Would all those who foresaw the Buffalo Sabres using their second and last compliance buyout on no less than their top defenseman Christian Ehrhoff please step forward. Anyone?
Yeah, I didn’t either.
However reports are now breaking everywhere on this otherwise pleasant Sunday morning that the Sabres are preparing to do exactly that.
If this buzz does indeed come to fruition the move would be to say the least, baffling; to say the most, nonsensical.
The only possible explanation, that the Sabres would potentially be on the hook for a huge chunk of cash some years down the road due to the punitive consequences of the cap recapture rules, seems flimsy at best.
The reasons for not doing so, though, are legion. My goodness, where to begin?
Ehrhoff, 31, is the Sabres’ best rearguard. He’s got seven years left at a very reasonable $4 Million per annum on the front-loaded ten year contract he signed in 2011. (Buffalo flipped a draft pick to the New York Islanders to secure his exclusive pre-free agency negotiating rights.)

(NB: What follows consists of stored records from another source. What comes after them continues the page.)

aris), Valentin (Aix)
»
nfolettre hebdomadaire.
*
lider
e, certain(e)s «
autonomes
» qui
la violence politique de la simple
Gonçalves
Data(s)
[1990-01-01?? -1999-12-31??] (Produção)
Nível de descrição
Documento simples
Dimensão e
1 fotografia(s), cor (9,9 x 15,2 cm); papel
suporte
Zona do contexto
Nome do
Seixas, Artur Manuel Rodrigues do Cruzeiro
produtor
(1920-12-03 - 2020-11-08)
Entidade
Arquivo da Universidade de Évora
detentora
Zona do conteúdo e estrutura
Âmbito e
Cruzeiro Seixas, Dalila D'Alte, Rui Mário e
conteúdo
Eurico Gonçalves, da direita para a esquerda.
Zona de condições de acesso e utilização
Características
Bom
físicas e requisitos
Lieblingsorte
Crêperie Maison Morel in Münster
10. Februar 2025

Also, after having dealt away nearly all of its veterans in its effort to tank and rebuild, Buffalo has few experienced leaders left on the roster. And one would think that now, with several highly-touted and blue chip defensemen a year or so away from cracking the lineup, that solid leadership on the blueline would be paramount.
Further, the Sabres are still millions away from reaching the minimum salary cap floor. And, quite frankly, it’s hard to believe that the limited amount of high-priced UFA’s who’ll become available July 1st will be champing at the bit to sign on for several years with the NHL’s worst team.

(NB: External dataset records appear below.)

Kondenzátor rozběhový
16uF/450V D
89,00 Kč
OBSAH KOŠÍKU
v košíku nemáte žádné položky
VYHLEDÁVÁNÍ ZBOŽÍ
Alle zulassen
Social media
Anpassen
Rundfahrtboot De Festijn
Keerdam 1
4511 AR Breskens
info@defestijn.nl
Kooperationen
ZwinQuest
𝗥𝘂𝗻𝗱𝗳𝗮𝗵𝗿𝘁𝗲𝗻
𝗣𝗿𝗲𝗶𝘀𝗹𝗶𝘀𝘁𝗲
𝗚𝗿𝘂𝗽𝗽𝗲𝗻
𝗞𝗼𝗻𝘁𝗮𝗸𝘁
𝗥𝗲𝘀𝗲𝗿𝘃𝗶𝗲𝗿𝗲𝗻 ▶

What makes this more confusing is that it’s nearly impossible to name a player who should be as easier to deal away than Ehrhoff. On most teams he’s a top-two blue-liner, and he’s already signed for seasons to come at a laughably cheap contract and salary cap dent.
On the surface, unless Ehrhoff came right out and told the Sabres he no longer wants to play in Buffalo, to simply give him away would seem untenable.
As today progresses, surely there will be some kind of clarifying statement coming from the hockey offices at First Niagara Center. Just as surely is that there’ll be many hockey fans eager to hear it.